Superannuation Commissioner
(unreported, 1 March, 1996, Decision No. 10,781), the Trustee was not careless of his obligations. He had the assistance of accountants and he made his best endeavours to comply with the standards.

42. Also of relevance in the extent of the breaches is the extent by which the in-house assets exceeded the permissible level of 10% of the Fund's assets. The purpose of the in-house asset is that given when it was first introduced in the ITA Act (see paragraph 24 above). It is to ensure that excessive investment by a fund in the sponsoring employer's business does not, in the event of the failure of that business, mean that employees lose both their jobs and also their superannuation entitlements. In this case, the major factor leading to the breach arose from the early termination payment paid to the retiring director. This payment was unexpected and, we find, not one that could have been foreseen by the Trustee. It was the payment that led to the Fund's first exceeding the in-house assets level on 20 July, 1990. Taking into account the fact that the percentage of in-house assets was then 14.14% with the level of those assets being $33,620 and the Fund's remaining assets amounting to $237,796, the security of the beneficiaries could not be said to be jeopardised. This is particularly so when it is remembered that the percentage of in-house assets to the Fund's assets excluding the early termination payment amounts to 8.67%.

43. We find that the subsequent loans to the Company in August, 1990 increased the percentage by which the in-house assets exceeded 10%. They amounted to $25,000 in all and took the maximum amount owed to the Company to $58,620. Looked at in overall terms, this meant that the level of the percentage increased from 14.14% to 15.06%. Looking at the percentages disregarding the early termination payment, they ranged from 8.67% to a maximum of 15.06% in August, 1990. The percentages decreased until both were under 10% in June, 1991. This accorded with what we find to be the Trustee's understanding that those percentages had to be below 10% at the end of the financial year.

44. Despite their being in excess of the requisite 10%, we find that at no time were the interests of the beneficiaries at risk for the Company always had sufficient assets to repay the amount borrowed. The assets of the Fund were not being used without regard to, or careless of, the interests of the beneficiaries of the Fund. Those interests were very much in the Trustee's mind and, in the circumstances of this case, those interests were protected.

45. Taking all of the circumstances in this case into account and particularly the care which the Trustee has taken in attempting to act in the interests of the Fund, the assistance he has sought even though he was mistaken in his understanding of the standards' requirements, the protection which was afforded to the Fund's beneficiaries despite the breaches, the unexpected payment of the early retirement payment and the relatively small increase of the percentages if the early retirement payment is ignored all lead us to conclude that there are special circumstances such that it is reasonable to treat the Fund as if it had satisfied the superannuation conditions within the meaning of sub-section 13(1)(b) .

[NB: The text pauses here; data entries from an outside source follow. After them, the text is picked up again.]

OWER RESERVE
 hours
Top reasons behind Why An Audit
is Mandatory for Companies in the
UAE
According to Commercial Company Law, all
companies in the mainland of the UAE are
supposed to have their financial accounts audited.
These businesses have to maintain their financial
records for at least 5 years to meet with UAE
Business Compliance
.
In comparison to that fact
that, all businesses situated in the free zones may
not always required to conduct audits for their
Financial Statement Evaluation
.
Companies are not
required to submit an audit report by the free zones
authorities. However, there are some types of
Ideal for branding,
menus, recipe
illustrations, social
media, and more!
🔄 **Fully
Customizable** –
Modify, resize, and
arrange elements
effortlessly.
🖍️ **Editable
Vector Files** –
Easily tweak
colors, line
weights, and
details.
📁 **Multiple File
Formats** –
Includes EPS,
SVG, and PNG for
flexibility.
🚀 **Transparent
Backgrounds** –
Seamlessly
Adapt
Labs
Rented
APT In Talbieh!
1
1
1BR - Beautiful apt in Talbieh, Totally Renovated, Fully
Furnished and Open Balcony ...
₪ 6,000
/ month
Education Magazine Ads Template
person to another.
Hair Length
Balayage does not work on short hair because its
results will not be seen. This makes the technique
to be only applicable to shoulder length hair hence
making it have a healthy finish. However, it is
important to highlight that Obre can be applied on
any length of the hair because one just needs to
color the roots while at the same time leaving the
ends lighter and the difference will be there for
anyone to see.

46. We should add that, even if we are incorrect in disregarding the taxation implications in assessing whether there are special circumstances and are required to take them into account, we reach the same conclusion. The circumstances relating to the Fund and its failure to meet the standards would need to be weighed against the object of the ITA Act to provide concessions where superannuation funds are directed towards the provision of genuine retirement benefits. In this case, we are satisfied that the Fund has, at all times, been directed towards the provision of genuine retirement benefits for its members. It is not being used as a means of providing ready loan capital for the Company and was, at all times, administered with the interests of the beneficiaries in mind. Given the combination of circumstances we have found and balancing those against the interests evident from the ITA Act, we find that there are special circumstances such that it is reasonable for the Fund to be treated as if it had satisfied the superannuation fund conditions within the meaning of sub-section 13(1)(b) of the Act.